Alexis Domingo, 21 juillet 2021, Saint-Médard-sur-Ille

Mes grands-parents étaient bateliers, ils venaient d’Espagne. Par un coup du hasard, ils ont mis un terme à cette vie faite de voyages et d’eau fraîche pour devenir éclusiers à Saint-Médard-sur-Ille.

Enfant, j’ai passé toutes mes vacances avec eux, dans le temps suspendu de la vie du canal.

Je suis adulte maintenant mais je me souviens bien.

Je me rappelle que je pouvais passer des heures à écouter mon grand-père raconter ses histoires. Lui, il cultivait des terres derrière la maison.

Si vous le cherchiez, il devait sûrement être à discuter le coup quelque part sur la berge. Ici, tout le monde le connaissait, ce vieil homme avec ses yeux rieurs et ses grandes mains calleuses qui en disaient long.

Avec son accent espagnol encore bien amarré, il nous contait avec ferveur ses anecdotes de bateliers, d’escales et de rencontres. La moitié était inventée, l’autre édulcorée, mais qu’importe, ses récits contenaient l’esprit du canal.

C’est lui, là, sur la photo à droite.

Je me souviens aussi de ma grand-mère. Elle, elle faisait l’éclusage. Elle avait des bras si musclés à force de tourner les manivelles… Elle était du genre à ne pas dire grand-chose, un peu comme moi, mais elle dégageait une douceur, quelque chose de maternant et cela même sans mot dire.

Les gens se sentaient en confiance avec elle. Quand elle n’était pas à écluser, vous pouviez être sûr que quelqu’un était en sa compagnie à boire un café serré dans la cuisine. 

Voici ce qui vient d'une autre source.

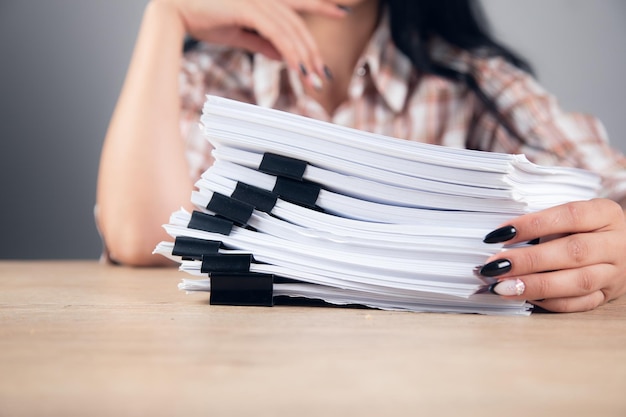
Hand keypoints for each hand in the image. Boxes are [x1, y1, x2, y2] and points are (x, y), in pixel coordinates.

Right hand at [154, 0, 348, 79]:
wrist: (176, 12)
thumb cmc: (204, 19)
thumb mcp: (240, 34)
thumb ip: (263, 43)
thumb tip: (284, 56)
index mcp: (263, 0)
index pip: (299, 3)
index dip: (322, 6)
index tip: (343, 12)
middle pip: (299, 25)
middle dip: (313, 52)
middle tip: (322, 76)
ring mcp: (257, 0)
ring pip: (291, 31)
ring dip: (304, 58)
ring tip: (313, 81)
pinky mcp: (249, 8)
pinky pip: (278, 34)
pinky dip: (291, 53)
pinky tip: (298, 69)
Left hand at [479, 198, 625, 311]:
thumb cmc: (588, 228)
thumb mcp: (574, 215)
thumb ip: (544, 222)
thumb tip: (501, 236)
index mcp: (605, 214)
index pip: (569, 215)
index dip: (533, 224)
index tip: (500, 233)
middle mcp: (614, 244)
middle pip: (573, 252)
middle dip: (529, 260)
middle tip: (496, 265)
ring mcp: (614, 272)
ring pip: (578, 282)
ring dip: (536, 285)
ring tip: (503, 287)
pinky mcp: (608, 296)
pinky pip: (579, 303)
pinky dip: (549, 302)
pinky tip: (524, 297)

J’aimais rester dans cette cantine, dans les effluves des plats longuement mijotés et les éclats de voix des visiteurs.

Parfois, mémé sortait d’un bond de la maison. Elle avait une sorte de sixième sens pour savoir qu’un bateau allait arriver. 

Moi, c’est à peine si je parvenais à l’apercevoir tout au bout, dans le point de fuite du canal. En attendant l’embarcation, j’avais toujours cette excitation de savoir qui j’allais rencontrer et quelles cargaisons d’histoires allaient débarquer sur les berges.

Je me souviens enfin des soirées passées avec mon grand-père. Il construisait toutes sortes de bateaux pop-pop.

Alors à la nuit tombée, on se postait chacun d’un côté et de l’autre du canal et il allumait les bougies de ses petites embarcations. Elles venaient à moi, tout doucement, dans le ronron du moteur. Puis je les faisais traverser à mon tour. Les allers-retours se multipliaient et grand-père criait ses histoires dans le silence de la nuit.

Aujourd’hui, quand je reviens sur les berges devant la maison vide, je peux encore entendre les élucubrations de pépé, sentir le doux fumet de la cuisine et percevoir dans tout mon être ce bonheur de l’enfance.

Le soir venu, j’allume parfois deux bateaux pop-pop et je les fais traverser la berge. Bien sûr, ils ne reviennent pas, les bougies finissent par s’éteindre, me laissant seul à la nuit.

Si je ferme les yeux, je me souviens encore et je vois les deux lueurs éclairer mon cœur.